Asked, after the recent Jambos loss, if his squad had issues with big away games Warburton stated:
“I don’t think there is a problem with big games. I don’t see it as a big problem. We went to Aberdeen and I felt dominated and should have won the game.”
“The Parkhead game was well documented. Hearts, we had two bad performances, it’s as simple as that.”
Personally I think the answer shows naivety in Mark’s part. At Rangers any and every defeat is scrutinised and is viewed as a problem by their fans.
Now the odd defeat can be overlooked if things are going well and if the supporters are seeing progress on the field.
But the continuous defeats in rival grounds is now the norm for Rangers and that will be deemed as a serious issue for the fans.
Mark Warburton struggles to change things, like his formation and tactics, and it seriously doesn’t work against the likes of Celtic and Hearts in away trips.
The other problem for the Gers boss is that his recruitment policy last summer didn’t enhance the pool as much as it should have.
Yes injuries have hampered a few of the new players but defensively they needed a commanding centre-back and didn’t get one.

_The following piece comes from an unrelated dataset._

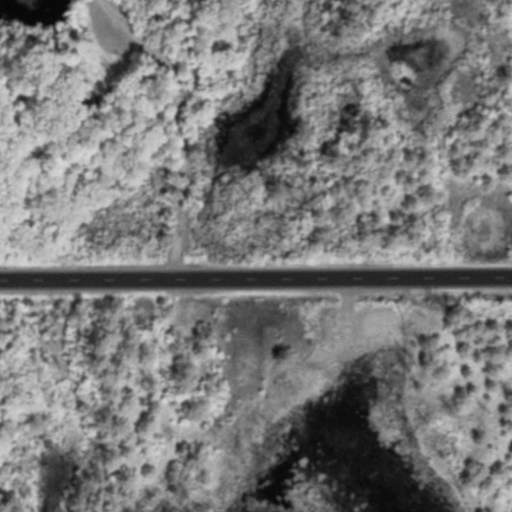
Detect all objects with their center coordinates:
road: (344, 129)
road: (256, 259)
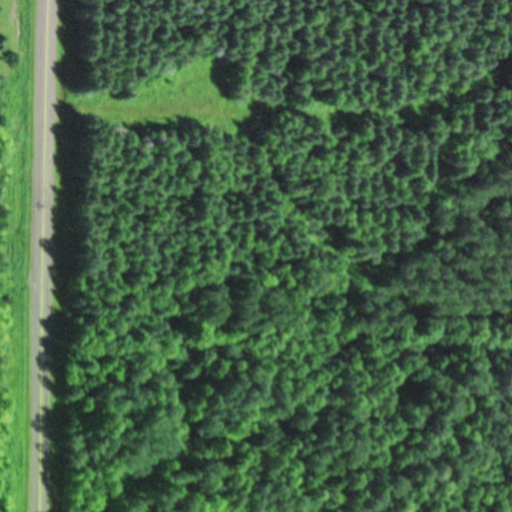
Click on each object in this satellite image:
road: (45, 255)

Up-top they needed a prolific goalscorer and again Warburton and his chief scout Frank McParland failed to deliver.
The fact the club still have a basic scouting network relying on just two men says it all really.
Recently newspapers have been discussing a strained relationship between the manager and the board, with chairman Dave King unsure about the recent transfer activity.
But the board have also struggled to make the required impact.
They need to be the ones to push for a more extensive scouting network. King came into the club banging on about new investment and not just from himself and his fellow board members. He also told the fans that they we see more transparency from the club.
Neither of which has happened, especially not to the extent that the new chairman had previously stated. Dialogue from the boardroom is sparse. No doubt they’ve been bogged down with a lot of rubbish that they’ve inherited and the Sports Direct issues are still an intolerable hindrance.
But truthfully they need to do more to give any manager the best opportunity to get to grips with the job in hand.
Then you have the players. As the media will happily tell you, Rangers have by far and away the second biggest wage budget in the country. Not enough of the side play like it! They need to do more in all areas.
But performances and results ultimately lie at the manager’s door.
While I have sympathies for Mark Warburton, he’s had to work under difficult circumstances and wants to apply an exciting philosophy at Ibrox, I can’t help but feel he’s struggling with the high demands.
Rangers are a club that puts results ahead of everything else and Warburton still doesn’t seem to get that. If he fails to change things now, and we all know how much he hates changing things, then we could be watching his last few months at the club.
Be in no doubt the board will axe him, particularly if it means they can deflect blame away from themselves!